**Data in this exercise**.
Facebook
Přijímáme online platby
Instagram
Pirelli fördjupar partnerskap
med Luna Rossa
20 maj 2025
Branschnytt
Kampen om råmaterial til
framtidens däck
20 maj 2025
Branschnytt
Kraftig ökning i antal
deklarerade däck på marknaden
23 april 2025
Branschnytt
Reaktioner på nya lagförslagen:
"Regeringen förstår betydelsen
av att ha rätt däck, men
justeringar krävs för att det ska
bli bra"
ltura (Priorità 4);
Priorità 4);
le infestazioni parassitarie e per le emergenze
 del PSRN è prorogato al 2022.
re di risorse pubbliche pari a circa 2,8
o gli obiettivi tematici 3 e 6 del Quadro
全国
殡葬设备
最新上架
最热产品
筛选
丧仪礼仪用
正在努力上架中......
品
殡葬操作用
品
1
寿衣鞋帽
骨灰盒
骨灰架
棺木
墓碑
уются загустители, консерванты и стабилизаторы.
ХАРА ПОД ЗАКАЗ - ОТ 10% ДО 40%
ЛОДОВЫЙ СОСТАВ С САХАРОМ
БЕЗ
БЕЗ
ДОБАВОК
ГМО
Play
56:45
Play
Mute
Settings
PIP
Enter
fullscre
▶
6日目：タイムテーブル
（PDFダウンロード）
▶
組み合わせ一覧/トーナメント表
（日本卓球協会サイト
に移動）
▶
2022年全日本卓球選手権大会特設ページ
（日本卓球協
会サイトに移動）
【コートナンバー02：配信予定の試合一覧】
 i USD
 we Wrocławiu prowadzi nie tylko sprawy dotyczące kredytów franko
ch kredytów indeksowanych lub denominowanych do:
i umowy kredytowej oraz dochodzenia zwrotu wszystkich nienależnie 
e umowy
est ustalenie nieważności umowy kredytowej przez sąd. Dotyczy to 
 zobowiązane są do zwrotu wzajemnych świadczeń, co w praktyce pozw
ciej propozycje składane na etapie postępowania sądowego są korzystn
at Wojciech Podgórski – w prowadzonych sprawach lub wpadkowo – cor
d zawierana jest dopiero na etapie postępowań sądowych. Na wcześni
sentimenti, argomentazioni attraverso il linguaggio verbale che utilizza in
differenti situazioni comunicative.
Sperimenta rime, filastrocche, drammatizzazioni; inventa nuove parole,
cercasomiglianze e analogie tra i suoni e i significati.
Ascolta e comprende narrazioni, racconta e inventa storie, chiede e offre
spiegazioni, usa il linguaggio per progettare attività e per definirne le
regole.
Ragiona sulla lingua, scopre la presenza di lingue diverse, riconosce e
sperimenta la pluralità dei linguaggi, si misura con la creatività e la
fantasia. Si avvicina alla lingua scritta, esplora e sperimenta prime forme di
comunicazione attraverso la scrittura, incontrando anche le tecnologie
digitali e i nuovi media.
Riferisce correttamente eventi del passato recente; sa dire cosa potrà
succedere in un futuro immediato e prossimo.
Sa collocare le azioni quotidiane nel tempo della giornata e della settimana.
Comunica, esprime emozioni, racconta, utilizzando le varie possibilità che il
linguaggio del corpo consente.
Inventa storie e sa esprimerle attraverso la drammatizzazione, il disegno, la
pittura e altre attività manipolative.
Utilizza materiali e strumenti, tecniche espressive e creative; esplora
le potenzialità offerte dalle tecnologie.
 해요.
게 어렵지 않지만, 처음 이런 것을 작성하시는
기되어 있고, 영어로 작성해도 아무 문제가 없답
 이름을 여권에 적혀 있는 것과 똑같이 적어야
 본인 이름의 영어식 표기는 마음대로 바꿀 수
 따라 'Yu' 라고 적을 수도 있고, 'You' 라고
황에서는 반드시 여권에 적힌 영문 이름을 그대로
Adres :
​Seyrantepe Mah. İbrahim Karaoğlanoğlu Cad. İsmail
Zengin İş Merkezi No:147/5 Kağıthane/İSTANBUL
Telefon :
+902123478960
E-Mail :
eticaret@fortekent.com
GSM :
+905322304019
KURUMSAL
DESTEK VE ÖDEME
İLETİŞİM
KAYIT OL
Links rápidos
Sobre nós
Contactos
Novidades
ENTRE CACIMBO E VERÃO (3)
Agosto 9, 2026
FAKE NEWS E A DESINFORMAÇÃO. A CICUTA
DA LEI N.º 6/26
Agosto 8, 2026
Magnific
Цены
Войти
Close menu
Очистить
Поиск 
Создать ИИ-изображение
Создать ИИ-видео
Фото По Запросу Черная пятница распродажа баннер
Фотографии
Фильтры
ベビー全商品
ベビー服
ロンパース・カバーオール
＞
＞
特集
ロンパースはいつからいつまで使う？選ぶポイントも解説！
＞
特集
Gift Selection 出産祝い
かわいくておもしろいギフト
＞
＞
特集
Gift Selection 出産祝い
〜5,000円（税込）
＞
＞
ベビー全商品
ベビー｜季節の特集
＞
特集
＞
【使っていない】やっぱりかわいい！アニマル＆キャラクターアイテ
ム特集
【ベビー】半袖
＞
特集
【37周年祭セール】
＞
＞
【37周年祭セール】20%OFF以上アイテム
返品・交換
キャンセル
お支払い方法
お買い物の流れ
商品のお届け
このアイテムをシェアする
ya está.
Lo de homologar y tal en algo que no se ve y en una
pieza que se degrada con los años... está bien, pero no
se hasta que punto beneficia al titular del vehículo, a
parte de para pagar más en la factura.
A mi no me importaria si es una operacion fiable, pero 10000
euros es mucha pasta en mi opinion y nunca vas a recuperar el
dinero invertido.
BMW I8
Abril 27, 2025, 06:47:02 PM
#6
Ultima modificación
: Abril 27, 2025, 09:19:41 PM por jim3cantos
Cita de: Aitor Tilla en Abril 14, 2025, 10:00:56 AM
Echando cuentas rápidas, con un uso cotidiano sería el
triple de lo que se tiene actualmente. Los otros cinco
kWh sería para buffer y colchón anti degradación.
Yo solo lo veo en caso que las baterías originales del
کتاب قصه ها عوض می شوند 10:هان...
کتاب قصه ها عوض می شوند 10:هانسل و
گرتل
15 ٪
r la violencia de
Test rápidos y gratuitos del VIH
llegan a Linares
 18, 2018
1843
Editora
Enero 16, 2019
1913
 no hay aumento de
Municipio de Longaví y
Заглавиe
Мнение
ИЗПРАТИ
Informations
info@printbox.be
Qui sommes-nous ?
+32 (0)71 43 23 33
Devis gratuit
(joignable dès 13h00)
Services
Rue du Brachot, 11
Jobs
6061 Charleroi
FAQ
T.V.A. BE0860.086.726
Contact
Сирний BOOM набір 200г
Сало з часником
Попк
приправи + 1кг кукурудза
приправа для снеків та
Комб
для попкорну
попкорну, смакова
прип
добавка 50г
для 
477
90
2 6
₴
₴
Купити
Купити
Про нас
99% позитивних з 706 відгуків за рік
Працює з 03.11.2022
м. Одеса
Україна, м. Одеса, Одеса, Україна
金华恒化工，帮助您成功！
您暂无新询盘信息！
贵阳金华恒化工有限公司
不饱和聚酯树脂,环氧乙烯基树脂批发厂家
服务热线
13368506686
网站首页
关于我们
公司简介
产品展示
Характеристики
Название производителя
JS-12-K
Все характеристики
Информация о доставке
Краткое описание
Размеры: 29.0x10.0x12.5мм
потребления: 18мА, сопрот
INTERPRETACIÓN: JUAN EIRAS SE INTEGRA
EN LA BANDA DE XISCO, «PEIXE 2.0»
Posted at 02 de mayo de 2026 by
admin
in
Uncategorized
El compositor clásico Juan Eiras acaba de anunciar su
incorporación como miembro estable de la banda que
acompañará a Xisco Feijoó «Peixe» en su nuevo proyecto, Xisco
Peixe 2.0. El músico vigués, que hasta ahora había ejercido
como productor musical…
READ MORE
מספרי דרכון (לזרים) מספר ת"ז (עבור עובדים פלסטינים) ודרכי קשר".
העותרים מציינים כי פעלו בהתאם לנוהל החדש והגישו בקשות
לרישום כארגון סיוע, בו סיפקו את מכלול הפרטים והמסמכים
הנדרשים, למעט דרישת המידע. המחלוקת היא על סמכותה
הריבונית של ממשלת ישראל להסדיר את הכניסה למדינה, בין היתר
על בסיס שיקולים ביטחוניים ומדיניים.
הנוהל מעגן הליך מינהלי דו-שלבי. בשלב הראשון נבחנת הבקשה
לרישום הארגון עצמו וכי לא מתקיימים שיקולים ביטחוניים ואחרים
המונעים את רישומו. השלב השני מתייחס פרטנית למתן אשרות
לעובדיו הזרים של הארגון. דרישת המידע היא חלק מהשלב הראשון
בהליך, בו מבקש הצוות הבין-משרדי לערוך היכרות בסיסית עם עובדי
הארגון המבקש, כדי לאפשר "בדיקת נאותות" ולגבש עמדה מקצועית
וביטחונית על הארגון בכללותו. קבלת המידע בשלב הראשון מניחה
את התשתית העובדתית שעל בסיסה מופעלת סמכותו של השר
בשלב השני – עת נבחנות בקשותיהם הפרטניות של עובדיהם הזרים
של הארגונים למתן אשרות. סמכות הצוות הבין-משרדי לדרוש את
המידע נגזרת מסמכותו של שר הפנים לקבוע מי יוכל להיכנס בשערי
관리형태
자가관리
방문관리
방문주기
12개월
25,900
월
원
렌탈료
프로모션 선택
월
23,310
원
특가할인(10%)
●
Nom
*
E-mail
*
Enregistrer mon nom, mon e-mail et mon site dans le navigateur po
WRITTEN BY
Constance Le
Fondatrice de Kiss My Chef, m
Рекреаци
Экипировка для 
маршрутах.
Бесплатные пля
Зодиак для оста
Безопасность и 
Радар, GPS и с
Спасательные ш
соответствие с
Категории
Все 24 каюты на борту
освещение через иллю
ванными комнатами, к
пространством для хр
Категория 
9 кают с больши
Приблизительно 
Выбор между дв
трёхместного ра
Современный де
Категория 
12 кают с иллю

**Exercise directions**.
Copy the records above word for word, starting from their first line and ending with the line that contains "re di risorse pubbliche pari a circa 2,8".

**Result of the task**.
Facebook
Přijímáme online platby
Instagram
Pirelli fördjupar partnerskap
med Luna Rossa
20 maj 2025
Branschnytt
Kampen om råmaterial til
framtidens däck
20 maj 2025
Branschnytt
Kraftig ökning i antal
deklarerade däck på marknaden
23 april 2025
Branschnytt
Reaktioner på nya lagförslagen:
"Regeringen förstår betydelsen
av att ha rätt däck, men
justeringar krävs för att det ska
bli bra"
ltura (Priorità 4);
Priorità 4);
le infestazioni parassitarie e per le emergenze
 del PSRN è prorogato al 2022.
re di risorse pubbliche pari a circa 2,8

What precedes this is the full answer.